Anyhow:
It occurs to me that I wrote a lot of notes for A Year in the City, the novel that I wrote during my doctorate, and it surprises me how little I do of it now. I suppose part of it is the four years I spent writing it, the endless style techniques I was trying, the theoretical background that went into every chapter. Nothing since then has required such layering, since ferocious rewriting, but then, that is why I did that doctorate, to write a book just like that, to be as indulgent and honest to myself as I could be. It's a shame publishers kept telling me that it was too difficult to sell, that they weren't interested in a mosaic novel, that people couldn't decide if it was a collection or a novel, and that they just didn't like it enough. You can't really overlook the last part, and that's just how it goes, even if it was mostly unsaid. If someone loves a work, they'll put the time in for it, they'll believe in it, and I guess I was the only one who loved it and believed in it, which is sadly the fate of many an author, I suspect.

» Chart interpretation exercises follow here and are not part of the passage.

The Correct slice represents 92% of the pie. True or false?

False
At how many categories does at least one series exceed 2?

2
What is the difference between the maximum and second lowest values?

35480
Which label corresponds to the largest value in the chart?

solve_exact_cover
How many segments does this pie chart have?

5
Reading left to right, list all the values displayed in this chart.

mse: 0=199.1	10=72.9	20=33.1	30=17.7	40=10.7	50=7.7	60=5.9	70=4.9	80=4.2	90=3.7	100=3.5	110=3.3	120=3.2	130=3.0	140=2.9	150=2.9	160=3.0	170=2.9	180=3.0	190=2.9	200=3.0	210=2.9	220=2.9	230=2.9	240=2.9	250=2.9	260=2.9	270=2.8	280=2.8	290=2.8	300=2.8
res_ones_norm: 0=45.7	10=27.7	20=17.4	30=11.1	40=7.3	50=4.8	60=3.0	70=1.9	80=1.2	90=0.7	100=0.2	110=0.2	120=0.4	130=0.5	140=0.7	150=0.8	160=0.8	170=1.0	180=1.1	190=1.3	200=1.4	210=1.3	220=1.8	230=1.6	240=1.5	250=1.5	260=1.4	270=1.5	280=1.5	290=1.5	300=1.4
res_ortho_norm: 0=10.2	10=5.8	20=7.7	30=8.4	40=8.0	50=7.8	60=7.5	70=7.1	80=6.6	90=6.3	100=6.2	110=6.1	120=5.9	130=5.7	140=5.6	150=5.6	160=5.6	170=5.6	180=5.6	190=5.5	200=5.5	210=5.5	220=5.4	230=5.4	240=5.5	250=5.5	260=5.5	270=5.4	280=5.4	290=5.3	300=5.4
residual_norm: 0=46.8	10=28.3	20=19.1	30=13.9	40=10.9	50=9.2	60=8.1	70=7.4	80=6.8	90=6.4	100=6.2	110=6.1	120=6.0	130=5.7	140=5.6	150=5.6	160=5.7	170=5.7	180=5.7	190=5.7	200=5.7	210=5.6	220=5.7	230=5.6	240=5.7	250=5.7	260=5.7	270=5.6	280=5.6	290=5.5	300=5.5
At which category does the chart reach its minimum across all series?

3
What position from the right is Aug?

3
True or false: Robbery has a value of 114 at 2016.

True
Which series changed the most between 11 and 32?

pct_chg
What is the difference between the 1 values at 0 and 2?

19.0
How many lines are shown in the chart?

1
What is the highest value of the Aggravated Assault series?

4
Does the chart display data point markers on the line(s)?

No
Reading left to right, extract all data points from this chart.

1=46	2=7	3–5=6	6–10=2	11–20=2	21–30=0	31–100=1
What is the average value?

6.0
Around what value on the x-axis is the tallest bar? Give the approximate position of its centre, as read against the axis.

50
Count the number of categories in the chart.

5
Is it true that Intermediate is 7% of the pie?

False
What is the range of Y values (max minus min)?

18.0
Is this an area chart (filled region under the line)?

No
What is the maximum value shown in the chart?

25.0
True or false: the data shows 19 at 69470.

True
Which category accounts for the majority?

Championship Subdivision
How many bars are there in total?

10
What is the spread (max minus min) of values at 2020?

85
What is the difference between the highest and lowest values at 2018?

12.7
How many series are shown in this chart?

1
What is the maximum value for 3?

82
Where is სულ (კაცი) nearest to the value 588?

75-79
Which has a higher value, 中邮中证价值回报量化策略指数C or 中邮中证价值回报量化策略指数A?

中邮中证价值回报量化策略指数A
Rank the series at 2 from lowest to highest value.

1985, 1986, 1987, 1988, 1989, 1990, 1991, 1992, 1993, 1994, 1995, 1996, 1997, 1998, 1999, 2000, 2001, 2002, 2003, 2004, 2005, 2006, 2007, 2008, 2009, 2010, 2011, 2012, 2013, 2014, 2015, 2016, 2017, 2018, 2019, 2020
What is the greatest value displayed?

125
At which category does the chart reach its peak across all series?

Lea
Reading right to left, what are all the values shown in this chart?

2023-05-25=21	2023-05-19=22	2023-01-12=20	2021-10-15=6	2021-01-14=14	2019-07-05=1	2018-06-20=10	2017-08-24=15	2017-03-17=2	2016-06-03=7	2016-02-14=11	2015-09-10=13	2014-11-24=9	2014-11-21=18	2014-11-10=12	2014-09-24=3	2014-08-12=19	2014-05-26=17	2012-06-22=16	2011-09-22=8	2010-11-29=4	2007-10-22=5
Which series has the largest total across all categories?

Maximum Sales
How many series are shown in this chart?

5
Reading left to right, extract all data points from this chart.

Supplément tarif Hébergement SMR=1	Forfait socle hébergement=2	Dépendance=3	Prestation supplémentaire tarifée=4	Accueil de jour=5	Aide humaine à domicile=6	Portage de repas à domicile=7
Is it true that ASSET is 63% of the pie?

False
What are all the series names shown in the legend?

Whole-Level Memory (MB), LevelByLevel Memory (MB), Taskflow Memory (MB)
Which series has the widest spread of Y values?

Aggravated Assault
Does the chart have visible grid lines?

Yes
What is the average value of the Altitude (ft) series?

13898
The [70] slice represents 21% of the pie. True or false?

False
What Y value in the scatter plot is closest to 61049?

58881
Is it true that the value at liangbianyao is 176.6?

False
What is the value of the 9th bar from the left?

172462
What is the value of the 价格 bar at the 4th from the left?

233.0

Still, parts of it have appeared in places. 'The Dreaming City' appeared in Leviathan Four: Cities, and was reprinted in the Year's Best Australian Science Fiction and Fantasy, and 'White Crocodile Jazz' appeared in Sprawl and was reprinted in this year's Year's Best volume, though the editors and publisher have since changed. Other parts of it may trickle out over time, I suspect, but I've always resisted, just because I think it holds together better as a whole.
Maybe I'll look into publishing it, myself. It seems a shame for it not to find a tiny audience. But, as always, there is the concern of money, of paying someone to edit it, and to do a cover, and then to print some and do others online, and as work has slowed down for the year, considerations like that will, sadly, have to wait until next year.
Until then, there are notes in the boot of my car to throw out.